[Page-level text extractions]
______________________________
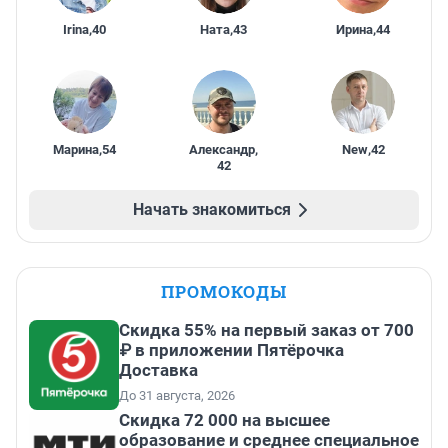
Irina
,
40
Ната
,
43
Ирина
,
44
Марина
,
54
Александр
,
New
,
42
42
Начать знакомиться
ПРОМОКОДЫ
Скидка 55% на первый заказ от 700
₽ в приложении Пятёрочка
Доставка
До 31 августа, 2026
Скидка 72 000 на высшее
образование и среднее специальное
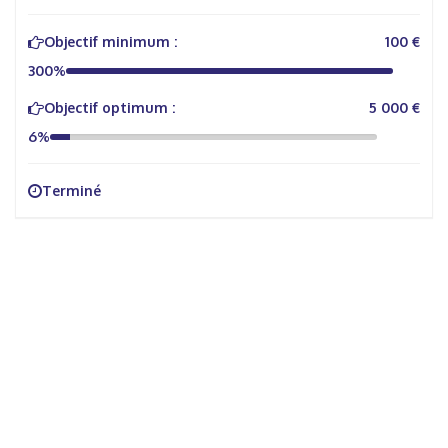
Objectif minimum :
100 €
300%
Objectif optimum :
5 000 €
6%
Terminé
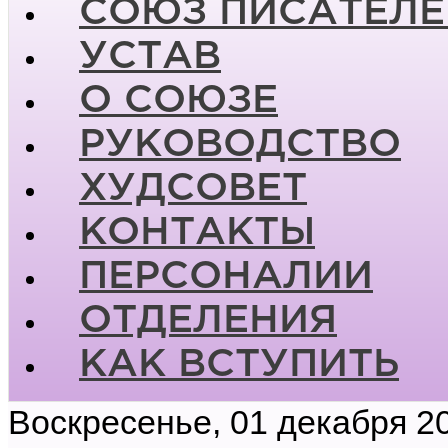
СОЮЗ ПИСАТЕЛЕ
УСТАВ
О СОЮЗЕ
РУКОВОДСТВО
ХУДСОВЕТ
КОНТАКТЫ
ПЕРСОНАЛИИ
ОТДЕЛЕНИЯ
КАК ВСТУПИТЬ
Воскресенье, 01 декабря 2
______________________________
**TASK PROMPT:** Lines with "Скидка" in them are what the answer must contain; copy each from the records above.

**WORKED SOLUTION:**
Скидка 55% на первый заказ от 700
Скидка 72 000 на высшее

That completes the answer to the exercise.